2017 was a year with a tremendous high, getting married in one of Preston’s most beautiful parks, and a few incredible lows, burying my father, a very close family friend and my uncle. We were keen to see the back of what had been a tricky, emotional year to navigate. What better way to end the year than with a bracing walk in the Lakes.
After a quiet Christmas Day we headed out to walk one of my husband’s favourite walks, The Old Man of Coniston. We headed out on a bright day and set off without maps or directions, just my husband’s fuzzy memory of walks with his dad some 15 years before.
We followed a concrete road that headed up past rushing waterfalls, then as the clouds drew in carried on up and up until we were stood aloft, overlooking the village. After a drink and sandwich stop we marched on, catching sight of a hardy pack of sodden, muddy trail bikers. Good men!
Snow sat atop the hills and mountains. We followed a rugged path along to the remains of a crumbling slate building, Red Dell mining works.
We walked on, across boggy paths and tumbling rivers and streams; great to hear my son put his recently learned knowledge of the course of a river into context describing the different courses as we passed.
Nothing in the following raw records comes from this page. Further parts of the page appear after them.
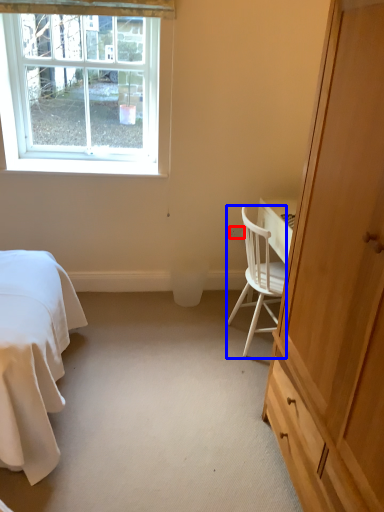
Question: Which of the following is the closest to the observer, power outlet (highlighted by a red box) or chair (highlighted by a blue box)?

Choices:
 (A) power outlet
 (B) chair

Answer: (B)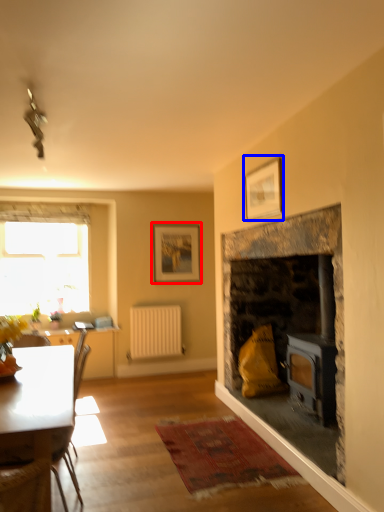
Question: Which point is closer to the camera, picture frame (highlighted by a red box) or picture frame (highlighted by a blue box)?

Choices:
 (A) picture frame
 (B) picture frame

Answer: (B)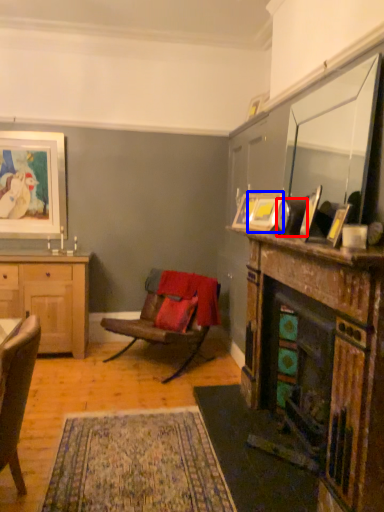
Question: Which of the following is the closest to the observer, corded phone (highlighted by a red box) or picture frame (highlighted by a blue box)?

Choices:
 (A) corded phone
 (B) picture frame

Answer: (A)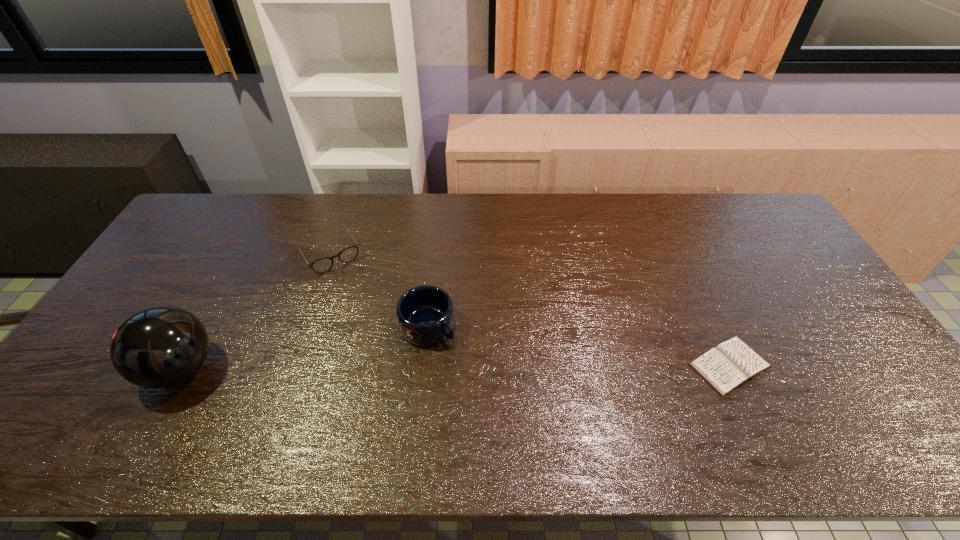
The height and width of the screenshot is (540, 960). Find the location of `free location at the far edge`. free location at the far edge is located at coordinates (684, 222).

This screenshot has width=960, height=540. Find the location of `vacant area at the near edge`. vacant area at the near edge is located at coordinates tap(423, 399).

In the image, there is a desktop. In order to click on free space at the right edge in this screenshot , I will do `click(841, 332)`.

This screenshot has width=960, height=540. Find the location of `unoccupied area between the third object from right to left and the mug`. unoccupied area between the third object from right to left and the mug is located at coordinates (378, 288).

This screenshot has width=960, height=540. What are the coordinates of `blank region between the farthest object and the rightmost object` in the screenshot? It's located at (529, 308).

Identify the location of vacant area that lies between the third object from left to right and the tallest object. Image resolution: width=960 pixels, height=540 pixels. (304, 347).

This screenshot has height=540, width=960. I want to click on free spot between the second object from right to left and the bowling ball, so click(304, 347).

You are a GUI agent. You are given a task and a screenshot of the screen. Output one action in this format:
    pyautogui.click(x=<x>, y=<y>)
    Task: Click on the empty location between the shortest object and the second object from left to right
    
    Given the screenshot: What is the action you would take?
    pyautogui.click(x=529, y=308)

Identify the location of blank region between the third tallest object and the shortest object. The image size is (960, 540). (529, 308).

Image resolution: width=960 pixels, height=540 pixels. I want to click on vacant space that is in between the bowling ball and the second object from right to left, so click(x=304, y=347).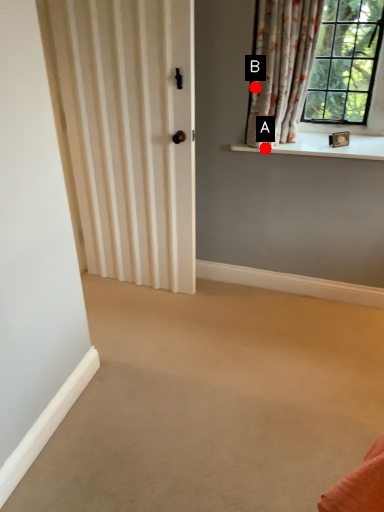
Question: Two points are circled on the image, labeled by A and B beside each circle. Which of the following is the farthest from the observer?

Choices:
 (A) A is further
 (B) B is further

Answer: (A)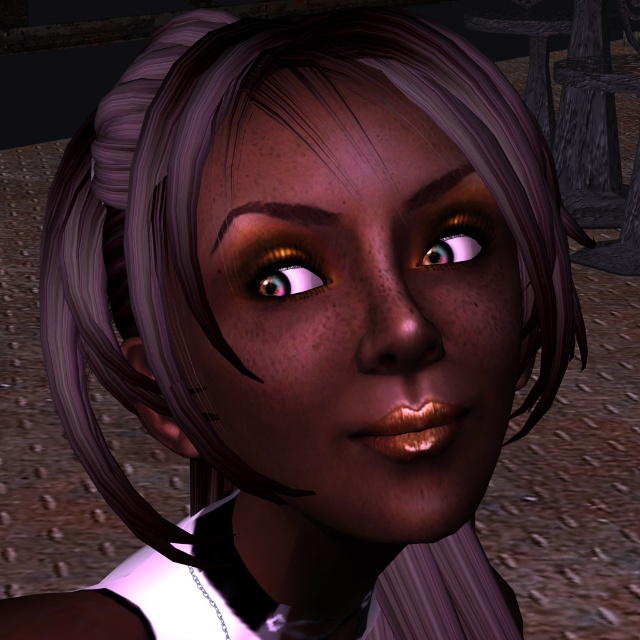
Question: Where is shiny brown eyebrow at upper center located in relation to brown matte eyebrow at upper center in the image?

Choices:
 (A) left
 (B) right

Answer: (A)

Question: Estimate the real-world distances between objects in this image. Which object is closer to the shiny brown eyebrow at upper center?

Choices:
 (A) matte skin face at center
 (B) shiny gold eye at center
 (C) shiny brown eye at upper right

Answer: (B)

Question: Does shiny gold eye at center have a smaller size compared to shiny brown eyebrow at upper center?

Choices:
 (A) no
 (B) yes

Answer: (B)

Question: Which of the following is the farthest from the observer?

Choices:
 (A) (276, 292)
 (B) (420, 189)

Answer: (B)

Question: Does matte skin face at center have a smaller size compared to brown matte eyebrow at upper center?

Choices:
 (A) no
 (B) yes

Answer: (A)

Question: Which of the following is the closest to the observer?

Choices:
 (A) shiny gold eye at center
 (B) matte skin face at center
 (C) shiny brown eye at upper right

Answer: (B)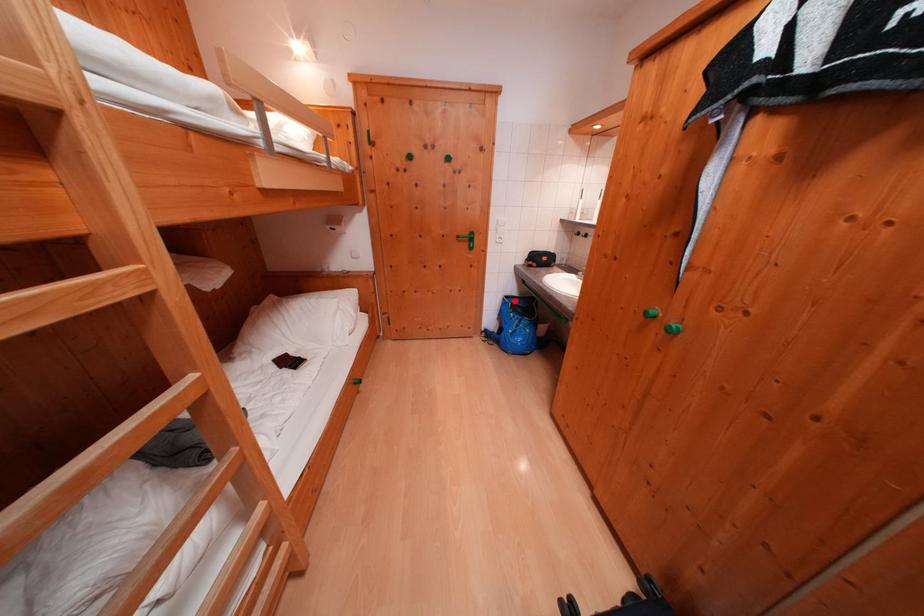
As we ascended we became more isolated, aside from a scattering of sheep it was just us and the elements. We pressed on until we felt it was time to head back, the cold was setting in, numbing our digits and sodden feet.
Before we left we took a drink of fresh mountain water and descended, as we did fog drew in behind us. Luckily we had started to head back down before the we had lost sight of the path.
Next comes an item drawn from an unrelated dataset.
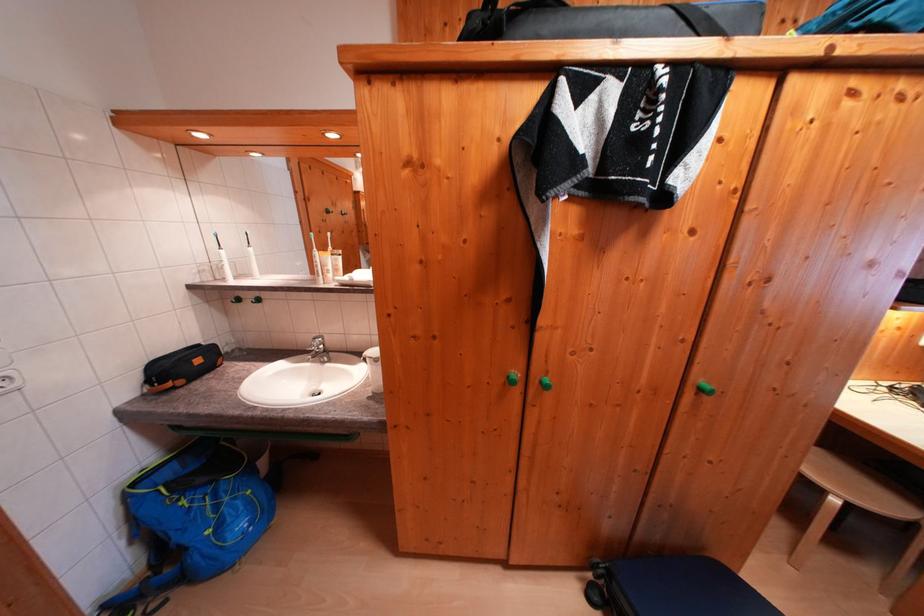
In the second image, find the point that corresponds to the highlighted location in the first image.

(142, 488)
Back down in the village we enjoyed a warm drink and spoke to a man who had cycled 15 miles from Barrow to Coniston and, like us, had started the ascent before bad weather drew in. He cheerfully told us tales of walking in the Lakes and wild camping in the Highlands of Scotland. He was a happy, brave soul who took is push bike over to Ireland, cycled around the north and west coast, stopping off along the way to wild camp. It sounded wonderful!